8) Reduced Sunk Costs
For large or high-risk projects (what is large depends on your organization) it should be mandatory to do business case validation before you dive head-first into executing the project. In the Project Portfolio Funnel below you will see a phase called "Validation" after selection of a project has taken place. In this phase you typically have a business case validation and/or a technical validation in the form of a proof of concept.PPM is about doing the right projects. In order to help with this I typically use an adapted version of the lean product validation from Jon Lay and Zsolt Kocsmárszky (https://leanvalidation.hanno.co/) as an obligatory step in the process.
We will distinguish between four different kinds of validations. Depending on the project that you want to validate the business case for, you do only one, two, three, or all four of them. When your project is about launching a new product or service I would advise you to do all four validations before executing the project. The results of these validations form your business case validation. Or the opposite, of course; they can also show you that you should not do this project.
A. Validate the problem: Is this a problem worth solving? If users don’t think this is a major problem, your solution won’t be appealing.
B. Validate the market: Some users might agree that this is a problem worth solving. But are there enough of them to make up a market for your product or service?
C. Validate the product/service/solution: The problem might exist, but does your product/service/solution actually solve it?
D. Validate the willingness to pay: There might be market demand and a great product or service. But will people actually be willing to reach into their wallets and pay for it?
As you can see, these validations focus on the introduction of a new product or service for your clients. But you can easily reframe them for all of your projects. Your market can be your employees instead of customers. For example, when you think about implementing a new CRM, but only a very small but vocal number of users see the benefit of it, and are actually quite happy with what they currently have, your market is too small.

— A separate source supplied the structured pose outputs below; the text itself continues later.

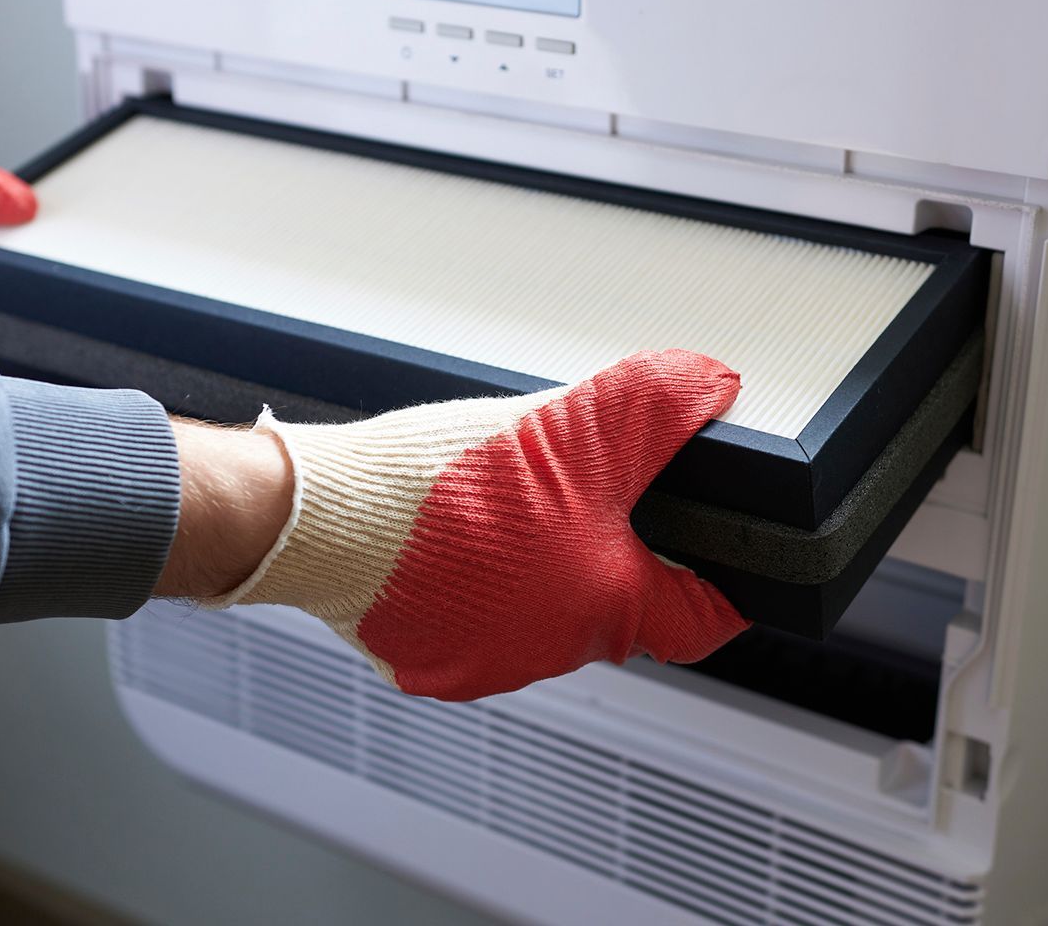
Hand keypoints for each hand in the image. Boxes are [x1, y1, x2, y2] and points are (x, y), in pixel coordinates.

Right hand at [204, 349, 750, 701]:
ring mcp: (486, 660)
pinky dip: (477, 585)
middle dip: (607, 550)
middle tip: (576, 493)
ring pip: (544, 610)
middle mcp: (552, 647)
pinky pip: (476, 621)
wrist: (319, 514)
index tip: (728, 571)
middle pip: (615, 604)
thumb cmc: (439, 485)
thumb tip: (710, 386)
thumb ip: (652, 408)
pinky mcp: (429, 659)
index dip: (722, 587)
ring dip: (538, 565)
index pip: (702, 617)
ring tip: (501, 508)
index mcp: (605, 604)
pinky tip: (453, 539)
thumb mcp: (568, 426)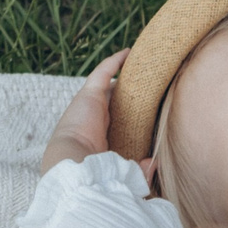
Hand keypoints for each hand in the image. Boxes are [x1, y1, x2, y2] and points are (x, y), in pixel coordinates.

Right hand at [40, 49, 153, 186]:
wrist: (72, 164)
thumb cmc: (95, 174)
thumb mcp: (122, 172)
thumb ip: (139, 170)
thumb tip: (155, 163)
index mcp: (99, 138)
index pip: (118, 121)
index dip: (131, 114)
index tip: (147, 108)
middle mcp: (94, 119)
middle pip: (115, 100)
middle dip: (130, 92)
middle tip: (148, 83)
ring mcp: (90, 104)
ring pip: (110, 83)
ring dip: (125, 75)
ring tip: (142, 64)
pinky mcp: (89, 94)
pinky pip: (103, 72)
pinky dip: (114, 62)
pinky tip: (129, 53)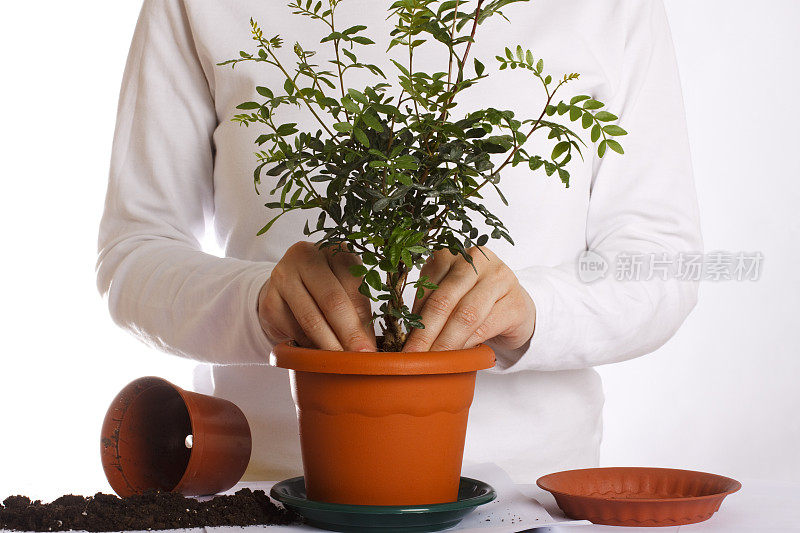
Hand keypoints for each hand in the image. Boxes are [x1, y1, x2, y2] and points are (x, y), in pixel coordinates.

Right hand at [257, 241, 376, 350]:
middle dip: (348, 335)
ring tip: (340, 364)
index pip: (355, 285)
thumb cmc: (326, 289)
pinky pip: (293, 330)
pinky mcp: (269, 300)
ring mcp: (283, 276)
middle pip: (332, 300)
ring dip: (328, 346)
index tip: (370, 348)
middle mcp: (306, 255)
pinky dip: (307, 347)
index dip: (364, 320)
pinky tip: (317, 355)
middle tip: (358, 359)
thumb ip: (358, 312)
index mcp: (336, 249)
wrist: (285, 288)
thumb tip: (370, 349)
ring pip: (310, 319)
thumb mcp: (346, 290)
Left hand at [403, 247, 535, 352]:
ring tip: (432, 362)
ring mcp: (500, 278)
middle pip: (444, 300)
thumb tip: (405, 337)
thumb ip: (428, 307)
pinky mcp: (516, 303)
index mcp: (452, 253)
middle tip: (413, 356)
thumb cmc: (476, 301)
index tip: (401, 342)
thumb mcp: (449, 297)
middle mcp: (477, 259)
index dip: (413, 316)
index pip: (427, 286)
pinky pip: (485, 328)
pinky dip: (468, 345)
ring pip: (465, 315)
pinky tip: (457, 357)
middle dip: (425, 333)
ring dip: (445, 342)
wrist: (516, 308)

Or how about the willingness to pay for the accounting department for a new solution that triples the yearly operational costs? See “No validation? No project!” for more details.
9) Transparency
Project Portfolio Management relies on transparency. Decisions to optimize value and control risk are made based on the perceived state of the artifacts. When transparency is complete, these decisions have a sound basis. When artifacts are incompletely transparent, these decisions can be flawed, value may diminish, and risk may increase. See “How to monitor your portfolio” for more details.10) More and Better Ideas
Although there is clearly no shortage of ideas within organizations, most organizations unfortunately seldom capture these ideas, except in the few cases where a handful of employees are sufficiently entrepreneurial to drive their own ideas through to implementation. This can happen in spite of the organization, rather than because of it.Organizations are effective at focusing employees on their daily tasks, roles, and responsibilities. However, they are far less effective at capturing the other output of that process: the ideas and observations that result from it. It is important to remember that these ideas can be more valuable than an employee’s routine work. Putting in an effective process for capturing ideas provides an opportunity for organizations to leverage a resource they already have, already pay for, but fail to capture the full benefit of—namely, employee creativity.
To assume that the best ideas will somehow rise to the top, without formal means to capture them in the first place, is too optimistic.Providing a simplified, streamlined process for idea submission can increase project proposals and result in a better portfolio of projects. Simplification is not about reducing the quality of ideas, but about reducing the bureaucracy associated with producing them. Simplification is not easy, as it involves defining what is really needed before further due diligence is conducted on the project. It also means making the submission process easy to follow and locate, and driving awareness of it. PPM defines exactly such a process. See “Demand management” for more details.